■ EXERCISE DESCRIPTION
Please copy out the lines in the entries that contain "аквариума".
__________
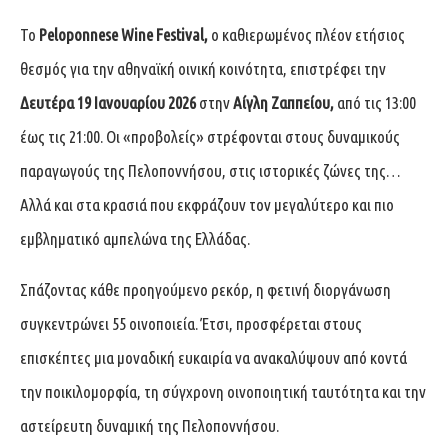
Το
Peloponnese Wine Festival,
ο καθιερωμένος πλέον ετήσιος
θεσμός για την αθηναϊκή οινική κοινότητα, επιστρέφει την
Δευτέρα 19 Ιανουαρίου 2026
στην
Αίγλη Ζαππείου,
από τις 13:00
έως τις 21:00. Οι «προβολείς» στρέφονται στους δυναμικούς
παραγωγούς της Πελοποννήσου, στις ιστορικές ζώνες της…
Αλλά και στα κρασιά που εκφράζουν τον μεγαλύτερο και πιο
εμβληματικό αμπελώνα της Ελλάδας.
Σπάζοντας κάθε προηγούμενο ρεκόρ, η φετινή διοργάνωση
συγκεντρώνει 55 οινοποιεία. Έτσι, προσφέρεται στους
επισκέπτες μια μοναδική ευκαιρία να ανακαλύψουν από κοντά
την ποικιλομορφία, τη σύγχρονη οινοποιητική ταυτότητα και την
αστείρευτη δυναμική της Πελοποννήσου.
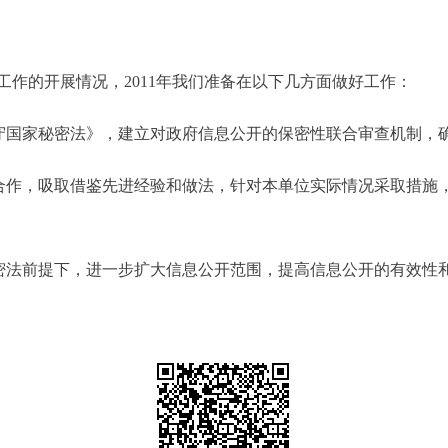
作的开展情况，2011年我们准备在以下几方面做好工作：
国家秘密法》，建立对政府信息公开的保密性联合审查机制，
作，吸取借鉴先进经验和做法，针对本单位实际情况采取措施
法前提下，进一步扩大信息公开范围，提高信息公开的有效性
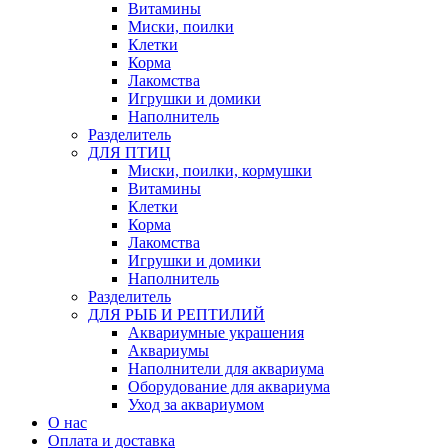
Витамины
Миски, поилки
Клетки
Корма
Лакомства
Игрушки и домики
Наполнитель
Разделитель
ДЛЯ ПТИЦ
Миски, поилки, кормушки
Витамины
Клетки
Корма
Лакомства
Игрушки и домики
Наполнитель
Разделитель
ДЛЯ РЫБ И РЕПТИЛИЙ
Аквариумные украшения
Аквариумы
Наполнители для аквариума
Оборудование для аквариума
Уход за аквариумом
О нас
Оплата и доставка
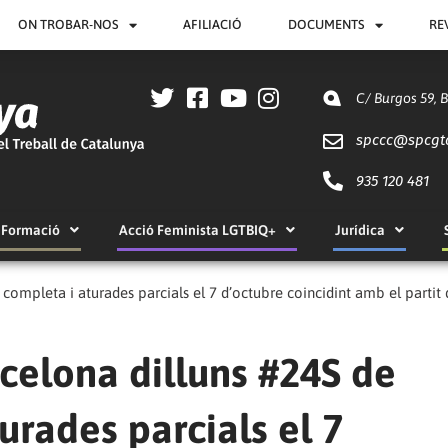
ON TROBAR-NOS
AFILIACIÓ
DOCUMENTS
RE
C/ Burgos 59, 
spccc@
spcgt
935 120 481
Formació
Acció Feminista LGTBIQ+
Jurídica
ompleta i aturades parcials el 7 d’octubre coincidint amb el partit 
celona dilluns #24S de
urades parcials el 7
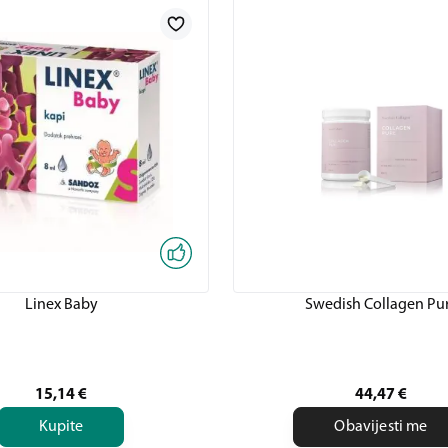
Linex Baby
Swedish Collagen Pu
15,14
€
44,47
€
Kupite
Obavijesti me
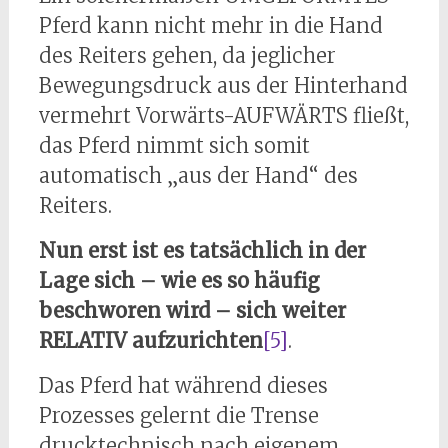
Pferd kann nicht mehr in die Hand
des Reiters gehen, da jeglicher
Bewegungsdruck aus der Hinterhand
vermehrt Vorwärts-AUFWÄRTS fließt,
das Pferd nimmt sich somit
automatisch „aus der Hand“ des
Reiters.
Nun erst ist es tatsächlich in der
Lage sich – wie es so häufig
beschworen wird – sich weiter
RELATIV aufzurichten
[5]
.
Das Pferd hat während dieses
Prozesses gelernt die Trense
drucktechnisch nach eigenem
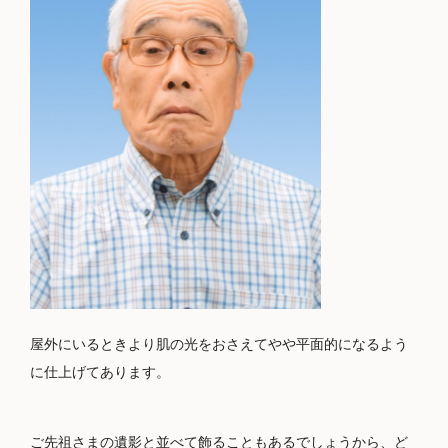
屋外にいるときより肌の光をおさえてやや平面的になるよう
に仕上げてあります。
ご先祖さまの遺影と並べて飾ることもあるでしょうから、ど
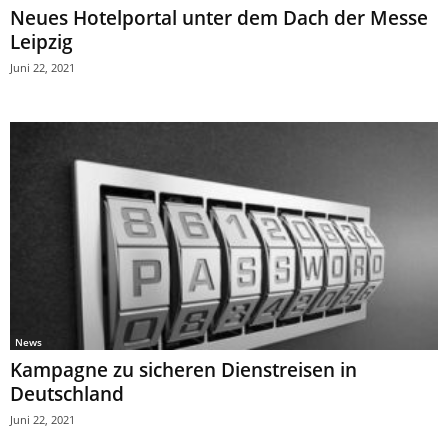
Neues Hotelportal unter dem Dach der Messe
Leipzig
Juni 22, 2021
News
Kampagne zu sicheren Dienstreisen in
Deutschland
Juni 22, 2021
__________
■ RESULT FOR THIS EXERCISE
Наполнители для аквариума
Оборудование для аквариума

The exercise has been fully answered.